Brief = Every line of the material should be output exactly as written.

Data records Block Start

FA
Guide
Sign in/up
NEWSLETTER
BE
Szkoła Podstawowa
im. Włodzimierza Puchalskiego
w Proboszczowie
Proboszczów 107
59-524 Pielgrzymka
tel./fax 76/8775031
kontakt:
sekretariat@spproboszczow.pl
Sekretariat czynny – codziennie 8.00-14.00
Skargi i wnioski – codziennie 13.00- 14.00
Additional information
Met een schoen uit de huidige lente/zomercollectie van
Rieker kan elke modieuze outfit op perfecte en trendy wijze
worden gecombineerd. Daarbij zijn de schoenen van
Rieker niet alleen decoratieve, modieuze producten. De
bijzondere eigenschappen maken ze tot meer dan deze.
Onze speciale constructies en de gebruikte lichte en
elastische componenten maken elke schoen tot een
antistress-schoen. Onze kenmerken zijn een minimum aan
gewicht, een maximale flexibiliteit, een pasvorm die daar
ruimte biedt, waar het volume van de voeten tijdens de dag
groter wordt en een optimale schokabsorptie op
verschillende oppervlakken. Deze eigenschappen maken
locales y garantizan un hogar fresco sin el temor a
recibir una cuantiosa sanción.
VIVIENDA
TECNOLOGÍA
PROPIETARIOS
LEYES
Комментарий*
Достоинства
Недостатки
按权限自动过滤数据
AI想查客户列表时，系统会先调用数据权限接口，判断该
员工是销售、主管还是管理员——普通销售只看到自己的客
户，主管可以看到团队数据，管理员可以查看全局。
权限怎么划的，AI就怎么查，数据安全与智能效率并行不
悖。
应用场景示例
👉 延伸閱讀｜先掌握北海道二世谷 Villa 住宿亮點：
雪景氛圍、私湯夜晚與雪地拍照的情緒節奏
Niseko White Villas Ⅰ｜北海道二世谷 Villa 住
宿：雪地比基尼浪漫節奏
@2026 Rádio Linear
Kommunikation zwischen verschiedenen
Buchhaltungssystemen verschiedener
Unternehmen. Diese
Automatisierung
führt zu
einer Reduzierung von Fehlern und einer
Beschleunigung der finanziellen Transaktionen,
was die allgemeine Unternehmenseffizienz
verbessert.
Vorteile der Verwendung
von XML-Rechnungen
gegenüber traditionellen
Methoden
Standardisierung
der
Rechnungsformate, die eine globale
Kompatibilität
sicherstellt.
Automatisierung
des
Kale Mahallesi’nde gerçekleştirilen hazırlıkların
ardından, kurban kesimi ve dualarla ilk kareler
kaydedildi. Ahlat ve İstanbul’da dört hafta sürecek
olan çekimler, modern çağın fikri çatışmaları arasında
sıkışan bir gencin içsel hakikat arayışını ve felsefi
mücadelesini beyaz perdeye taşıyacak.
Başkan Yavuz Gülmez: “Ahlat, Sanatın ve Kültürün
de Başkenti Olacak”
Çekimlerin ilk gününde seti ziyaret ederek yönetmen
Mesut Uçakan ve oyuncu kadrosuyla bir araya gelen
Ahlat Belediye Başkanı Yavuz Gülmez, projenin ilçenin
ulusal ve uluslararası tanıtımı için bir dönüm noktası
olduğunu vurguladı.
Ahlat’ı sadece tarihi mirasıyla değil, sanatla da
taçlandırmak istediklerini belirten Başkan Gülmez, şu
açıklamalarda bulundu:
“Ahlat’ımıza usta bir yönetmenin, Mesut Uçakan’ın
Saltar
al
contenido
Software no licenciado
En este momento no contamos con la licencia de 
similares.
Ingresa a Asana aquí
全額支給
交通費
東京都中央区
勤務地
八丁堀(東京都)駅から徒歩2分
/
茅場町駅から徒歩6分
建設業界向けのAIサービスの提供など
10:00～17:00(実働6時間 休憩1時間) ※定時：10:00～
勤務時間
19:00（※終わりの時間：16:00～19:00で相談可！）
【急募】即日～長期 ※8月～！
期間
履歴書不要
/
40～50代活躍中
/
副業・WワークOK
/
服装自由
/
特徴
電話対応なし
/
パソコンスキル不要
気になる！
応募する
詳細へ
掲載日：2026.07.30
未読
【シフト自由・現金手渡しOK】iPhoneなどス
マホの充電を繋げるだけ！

Data records Block End

Solution to this task =
FA
Guide
Sign in/up
NEWSLETTER
BE
Szkoła Podstawowa
im. Włodzimierza Puchalskiego
w Proboszczowie
Proboszczów 107
59-524 Pielgrzymka
tel./fax 76/8775031
kontakt:
sekretariat@spproboszczow.pl
Sekretariat czynny – codziennie 8.00-14.00
Skargi i wnioski – codziennie 13.00- 14.00
Additional information
Met een schoen uit de huidige lente/zomercollectie van
Rieker kan elke modieuze outfit op perfecte en trendy wijze
worden gecombineerd. Daarbij zijn de schoenen van
Rieker niet alleen decoratieve, modieuze producten. De
bijzondere eigenschappen maken ze tot meer dan deze.
Onze speciale constructies en de gebruikte lichte en
elastische componenten maken elke schoen tot een
antistress-schoen. Onze kenmerken zijn een minimum aan
gewicht, een maximale flexibiliteit, een pasvorm die daar
ruimte biedt, waar het volume van de voeten tijdens de dag
groter wordt en een optimale schokabsorptie op
verschillende oppervlakken. Deze eigenschappen maken
locales y garantizan un hogar fresco sin el temor a
recibir una cuantiosa sanción.
VIVIENDA
TECNOLOGÍA
PROPIETARIOS
LEYES
Комментарий*
Достоинства
Недостатки
按权限自动过滤数据
AI想查客户列表时，系统会先调用数据权限接口，判断该
员工是销售、主管还是管理员——普通销售只看到自己的客
户，主管可以看到团队数据，管理员可以查看全局。
权限怎么划的，AI就怎么查，数据安全与智能效率并行不
悖。
应用场景示例
👉 延伸閱讀｜先掌握北海道二世谷 Villa 住宿亮點：
雪景氛圍、私湯夜晚與雪地拍照的情緒節奏
Niseko White Villas Ⅰ｜北海道二世谷 Villa 住
宿：雪地比基尼浪漫節奏
@2026 Rádio Linear
Kommunikation zwischen verschiedenen
Buchhaltungssystemen verschiedener
Unternehmen. Diese
Automatisierung
führt zu
einer Reduzierung von Fehlern und einer
Beschleunigung der finanziellen Transaktionen,
was die allgemeine Unternehmenseffizienz
verbessert.
Vorteile der Verwendung
von XML-Rechnungen
gegenüber traditionellen
Methoden
Standardisierung
der
Rechnungsformate, die eine globale
Kompatibilität
sicherstellt.
Automatisierung
des
Kale Mahallesi’nde gerçekleştirilen hazırlıkların
ardından, kurban kesimi ve dualarla ilk kareler
kaydedildi. Ahlat ve İstanbul’da dört hafta sürecek
olan çekimler, modern çağın fikri çatışmaları arasında
sıkışan bir gencin içsel hakikat arayışını ve felsefi
mücadelesini beyaz perdeye taşıyacak.
Başkan Yavuz Gülmez: “Ahlat, Sanatın ve Kültürün
de Başkenti Olacak”
Çekimlerin ilk gününde seti ziyaret ederek yönetmen
Mesut Uçakan ve oyuncu kadrosuyla bir araya gelen
Ahlat Belediye Başkanı Yavuz Gülmez, projenin ilçenin
ulusal ve uluslararası tanıtımı için bir dönüm noktası
olduğunu vurguladı.
Ahlat’ı sadece tarihi mirasıyla değil, sanatla da
taçlandırmak istediklerini belirten Başkan Gülmez, şu
açıklamalarda bulundu:
“Ahlat’ımıza usta bir yönetmenin, Mesut Uçakan’ın
Saltar
al
contenido
Software no licenciado
En este momento no contamos con la licencia de 
similares.
Ingresa a Asana aquí
全額支給
交通費
東京都中央区
勤務地
八丁堀(東京都)駅から徒歩2分
/
茅場町駅から徒歩6分
建設業界向けのAIサービスの提供など
10:00～17:00(実働6時間 休憩1時間) ※定時：10:00～
勤務時間
19:00（※終わりの時間：16:00～19:00で相談可！）
【急募】即日～長期 ※8月～！
期間
履歴書不要
/
40～50代活躍中
/
副業・WワークOK
/
服装自由
/
特徴
電話対応なし
/
パソコンスキル不要
気になる！
応募する
詳細へ
掲載日：2026.07.30
未読
【シフト自由・現金手渡しOK】iPhoneなどス
マホの充電を繋げるだけ！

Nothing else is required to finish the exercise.